If a modern theory proposes that the manuscripts transmitted to the translation committee of the KJV were not "trustworthy", then that affects one's assumption about it's authenticity. And when we finally need to sort through some of the technical information at a later time, presumptions about the authenticity of the text which underlies the KJV seems to be a very important factor underlying the omission of the word "broken" in modern translations of I Cor. 11:24. If the KJV used manuscripts that are presumed to lack authenticity, and those manuscripts say "this is my body broken for you," then that presumption theoretically helps narrow the "likelihood" of what Paul actually wrote. In other words, it makes the job of modern translators that much easier if they can discard hundreds of manuscripts which are presumed to lack authenticity.
But there is another factor to consider when deciphering a text's authenticity (or lack thereof): the factor of theological contradictions. This too plays a part in the textual dispute of I Cor. 11:24. Wouldn't Paul's statement, "this is my body broken for you" contradict John's statement that Jesus' bones were not broken (John 19:36)? And if it contradicts other doctrines of Scripture, is that not also evidence of a manuscript which lacks authenticity?

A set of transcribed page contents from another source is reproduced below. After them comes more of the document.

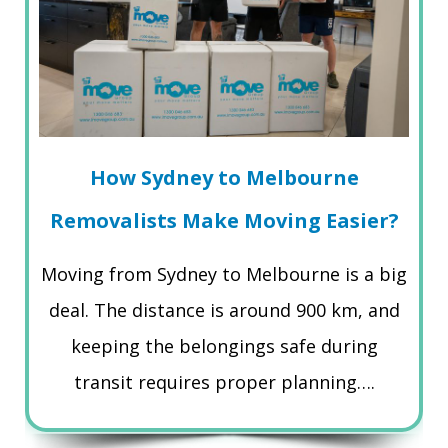
How Sydney to Melbourne
Removalists Make Moving Easier?
Moving from Sydney to Melbourne is a big
deal. The distance is around 900 km, and
keeping the belongings safe during
transit requires proper planning….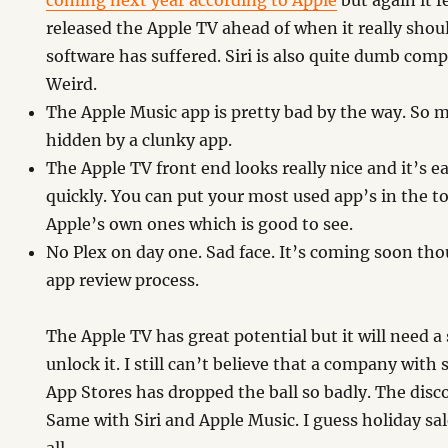
coming next year according to Apple
but again it f
released the Apple TV ahead of when it really sho
software has suffered. Siri is also quite dumb comp
Weird.
The Apple Music app is pretty bad by the way. So 
hidden by a clunky app.
The Apple TV front end looks really nice and it’s 
quickly. You can put your most used app’s in the to
Apple’s own ones which is good to see.
No Plex on day one. Sad face. It’s coming soon thou
app review process.
The Apple TV has great potential but it will need a
unlock it. I still can’t believe that a company wit
App Stores has dropped the ball so badly. The disco
Same with Siri and Apple Music. I guess holiday sa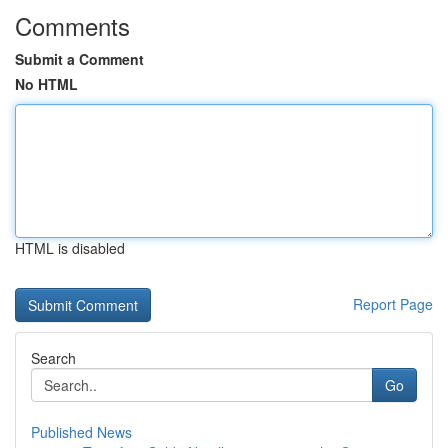
Comments
Submit a Comment
No HTML
HTML is disabled
Report Page
Search
Go
Published News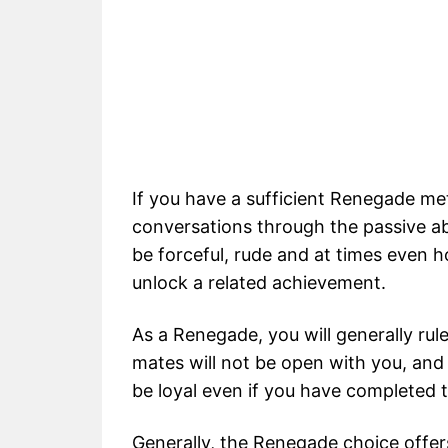
If you have a sufficient Renegade met
conversations through the passive abi
be forceful, rude and at times even h
unlock a related achievement.
As a Renegade, you will generally rul
mates will not be open with you, and
be loyal even if you have completed t
Generally, the Renegade choice offer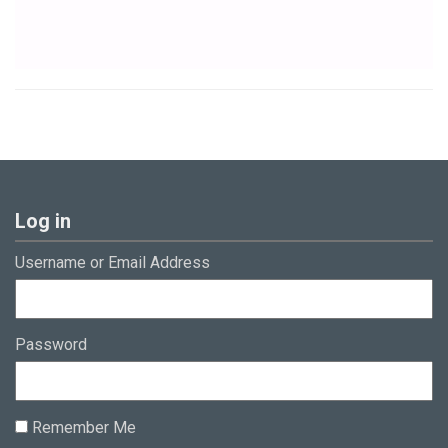
Log in
Username or Email Address
Password
Remember Me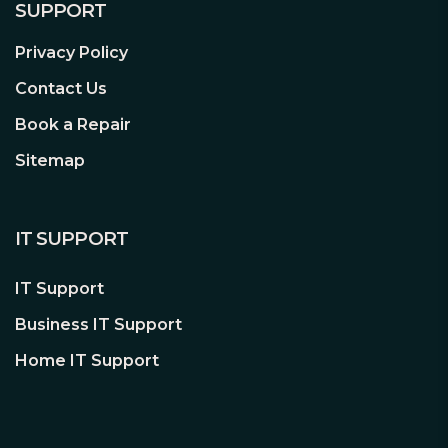
SUPPORT
Privacy Policy
Contact Us
Book a Repair
Sitemap
IT SUPPORT
IT Support
Business IT Support
Home IT Support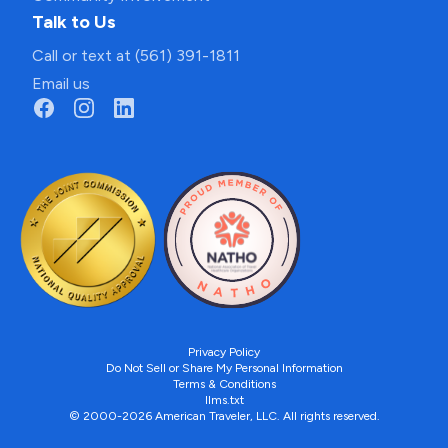
Talk to Us
Call or text at (561) 391-1811
Email us
Privacy Policy
Do Not Sell or Share My Personal Information
Terms & Conditions
llms.txt
© 2000-2026 American Traveler, LLC. All rights reserved.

The factors of theological contradictions and manuscript evidence will be discussed further in the next post, but for now, I hope this helps clarify that there are a lot of important factors and hidden presumptions involved in determining differences in translations. Some translational differences are easy and simple to settle because the errors are so elementary and plain, but others still remain truly difficult. Not many remain difficult, but some for sure. What perplexes me is when textual critics and scholars notice a truly difficult text to sort through, but yet, because they are committed to advancing modern theories of textual transmission, they gloss over the difficult text -- which may be the authentic one -- and proclaim dogmatically which reading is obviously "better" and more "trustworthy". Modern theories of textual transmission allegedly sort out many of the difficulties -- even the difficult renderings found among the manuscripts of Paul's letter to the Corinthians.
- But does anyone seriously believe that the modern theories of textual transmission are inerrant?
- Is it possible that Paul actually said "broken," and modern translations of I Cor. 11:24 have made a mistake by omitting the word "broken" from the text?
- Is there really a contradiction to be found in Paul's statement if the word "broken" remains?
- And is it necessary, or even essential in this discussion, to assume that both Paul and Luke were attempting to provide an exact quotation of what Jesus said?
In following posts, I plan on discussing a few important assumptions, as well as the alleged theological contradictions of I Cor. 11:24. But I promise to keep the technicalities to an absolute minimum.